_Study material_
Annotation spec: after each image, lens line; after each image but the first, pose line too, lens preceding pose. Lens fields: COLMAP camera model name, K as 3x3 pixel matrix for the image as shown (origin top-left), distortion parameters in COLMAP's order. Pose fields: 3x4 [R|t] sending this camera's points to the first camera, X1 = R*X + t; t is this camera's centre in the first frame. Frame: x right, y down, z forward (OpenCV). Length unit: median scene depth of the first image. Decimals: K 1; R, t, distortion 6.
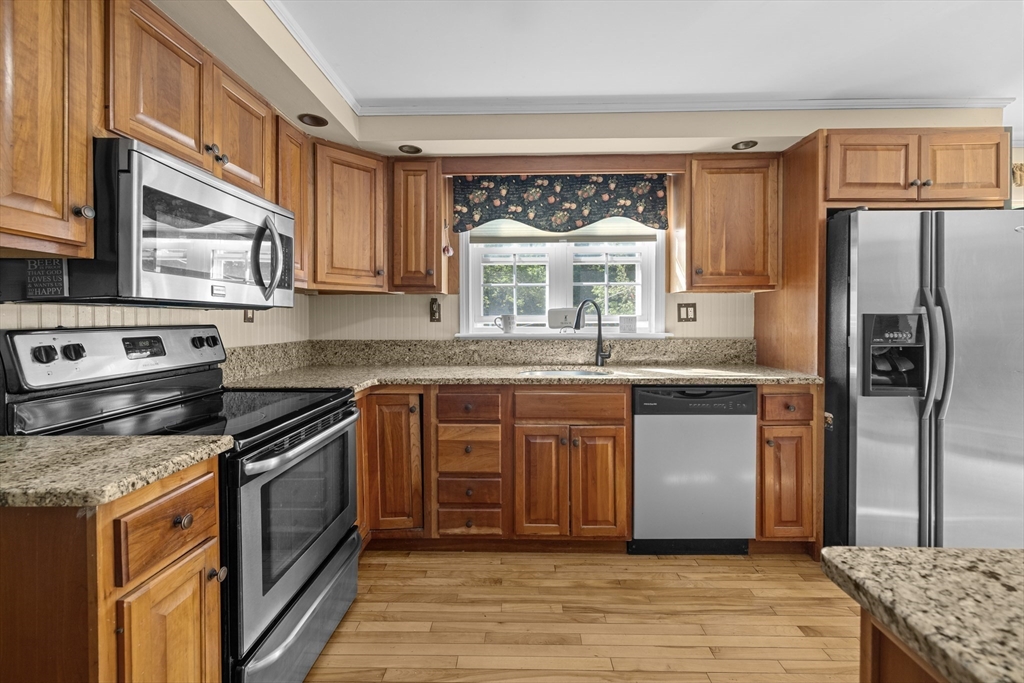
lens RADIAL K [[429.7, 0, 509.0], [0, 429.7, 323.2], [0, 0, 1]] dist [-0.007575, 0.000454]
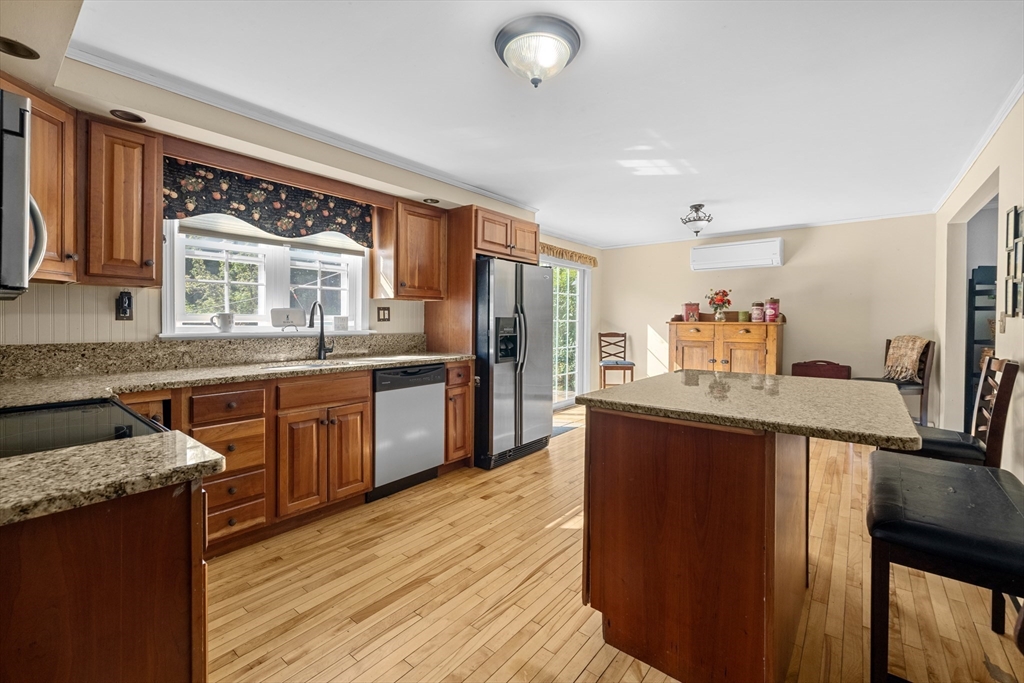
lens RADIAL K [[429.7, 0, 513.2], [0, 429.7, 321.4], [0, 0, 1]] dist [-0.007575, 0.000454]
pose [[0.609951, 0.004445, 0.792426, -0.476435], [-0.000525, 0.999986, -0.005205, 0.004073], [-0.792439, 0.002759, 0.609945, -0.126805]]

--

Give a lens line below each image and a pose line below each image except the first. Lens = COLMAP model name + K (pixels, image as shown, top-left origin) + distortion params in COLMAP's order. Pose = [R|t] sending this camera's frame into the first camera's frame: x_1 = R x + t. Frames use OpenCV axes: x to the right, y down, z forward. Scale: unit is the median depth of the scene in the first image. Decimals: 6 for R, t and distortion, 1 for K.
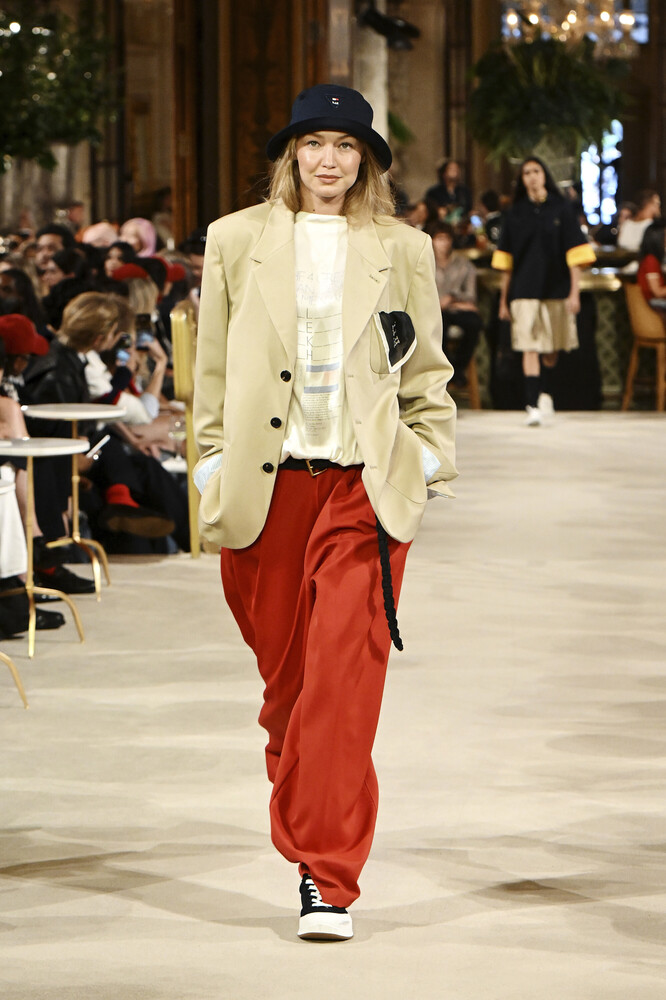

_Your task_
Reproduce the lines of the listing starting with the line containing "Annotation spec: after" and going on through the line containing "0.002759, 0.609945, -0.126805]]", leaving the pictures out.

_Solved exercise_
Annotation spec: after each image, lens line; after each image but the first, pose line too, lens preceding pose. Lens fields: COLMAP camera model name, K as 3x3 pixel matrix for the image as shown (origin top-left), distortion parameters in COLMAP's order. Pose fields: 3x4 [R|t] sending this camera's points to the first camera, X1 = R*X + t; t is this camera's centre in the first frame. Frame: x right, y down, z forward (OpenCV). Length unit: median scene depth of the first image. Decimals: K 1; R, t, distortion 6.
lens RADIAL K [[429.7, 0, 509.0], [0, 429.7, 323.2], [0, 0, 1]] dist [-0.007575, 0.000454]
lens RADIAL K [[429.7, 0, 513.2], [0, 429.7, 321.4], [0, 0, 1]] dist [-0.007575, 0.000454]
pose [[0.609951, 0.004445, 0.792426, -0.476435], [-0.000525, 0.999986, -0.005205, 0.004073], [-0.792439, 0.002759, 0.609945, -0.126805]]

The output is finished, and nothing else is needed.